**Task description**
Please output every entry below exactly as written, leaving out any pictures.

**Records supplied**
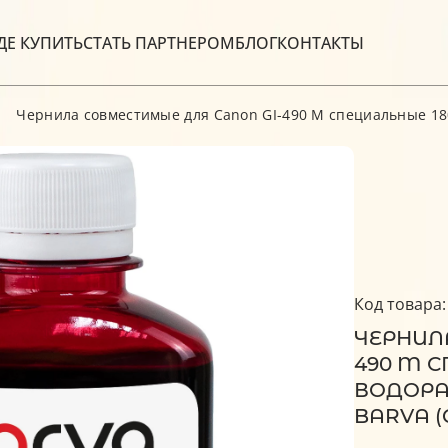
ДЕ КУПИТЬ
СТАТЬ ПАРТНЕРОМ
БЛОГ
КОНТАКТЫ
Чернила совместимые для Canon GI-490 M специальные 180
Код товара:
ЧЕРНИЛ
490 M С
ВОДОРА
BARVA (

**Answer**
ДЕ КУПИТЬ
СТАТЬ ПАРТНЕРОМ
БЛОГ
КОНТАКТЫ
Чернила совместимые для Canon GI-490 M специальные 180
Код товара:
ЧЕРНИЛ
490 M С
ВОДОРА
BARVA (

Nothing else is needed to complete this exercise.